Work item:
Please translate this sentence from the text on setting up OAuth for an MCP server into Spanish: "That was also not true but fortunately I have done a lot of work with OAuth and smelled a rat."

Extracted text:
This was when I understood that even if I could get it to work, I could not add a shared connector using Bearer Token auth, that very unusual and rarely used method! If that was the case, I might as well just get OAuth working I suppose, at least I know once I get it working, I can let others in the company use it, which they will need to. So Local Servers was a shitshow that I left with little regret other than wasted time and Claude Desktop having an identity crisis.

Once I did get OAuth setup (or so I thought) on the MCP server, I had to ask an admin of our Claude account to add the connector and again, the url is not really checked for validity since the endpoint is actually /mcp it accepted it without the mcp, auth worked but then it errored trying to request mcp data at /. I also really struggled to understand why Claude was asking for OAuth credentials. If I have already setup the MCP server as an OAuth client, what has that got to do with Claude? Time for another rabbit hole and another round of Claude Desktop explaining what was going on really badly and clearly not understanding.

OAuth Attempt 1 - JWTVerifier

Setup the MCP server just as a token verifier and give Claude the OAuth creds because that’s what Claude told me. Failed. Some weird error. Claude then corrected me not to use JWTVerifier but RemoteVerifier. That was also not true but fortunately I have done a lot of work with OAuth and smelled a rat.

Source data:

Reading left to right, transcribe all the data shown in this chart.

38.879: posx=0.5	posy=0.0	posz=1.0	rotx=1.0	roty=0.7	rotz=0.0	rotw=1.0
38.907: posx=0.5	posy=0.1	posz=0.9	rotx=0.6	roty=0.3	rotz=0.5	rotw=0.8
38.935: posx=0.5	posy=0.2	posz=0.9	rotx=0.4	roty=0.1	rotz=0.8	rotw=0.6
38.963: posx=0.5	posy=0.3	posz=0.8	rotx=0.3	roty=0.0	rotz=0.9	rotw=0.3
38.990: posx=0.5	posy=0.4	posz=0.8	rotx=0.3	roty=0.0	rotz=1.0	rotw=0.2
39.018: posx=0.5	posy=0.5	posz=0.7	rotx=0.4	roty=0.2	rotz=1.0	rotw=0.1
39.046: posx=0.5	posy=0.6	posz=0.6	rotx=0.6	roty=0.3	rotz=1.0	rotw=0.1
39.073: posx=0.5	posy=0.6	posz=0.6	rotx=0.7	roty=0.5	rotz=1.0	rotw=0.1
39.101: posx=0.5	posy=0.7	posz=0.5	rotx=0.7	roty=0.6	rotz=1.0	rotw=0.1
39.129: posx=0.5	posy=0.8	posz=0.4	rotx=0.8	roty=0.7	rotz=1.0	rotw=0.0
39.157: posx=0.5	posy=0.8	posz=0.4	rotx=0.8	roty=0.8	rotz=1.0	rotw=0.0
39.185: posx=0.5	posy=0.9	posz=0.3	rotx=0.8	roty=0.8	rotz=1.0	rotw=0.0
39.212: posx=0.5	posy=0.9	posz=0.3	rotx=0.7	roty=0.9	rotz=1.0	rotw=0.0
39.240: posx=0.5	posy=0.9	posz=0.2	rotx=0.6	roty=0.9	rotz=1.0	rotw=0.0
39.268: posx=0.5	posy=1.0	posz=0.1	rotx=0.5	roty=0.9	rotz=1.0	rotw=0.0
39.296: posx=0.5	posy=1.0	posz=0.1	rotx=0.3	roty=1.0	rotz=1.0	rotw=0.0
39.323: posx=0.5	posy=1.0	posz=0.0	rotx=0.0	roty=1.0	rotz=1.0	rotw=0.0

Response:
Eso tampoco era cierto, pero por suerte he trabajado mucho con OAuth y sospeché que algo no cuadraba.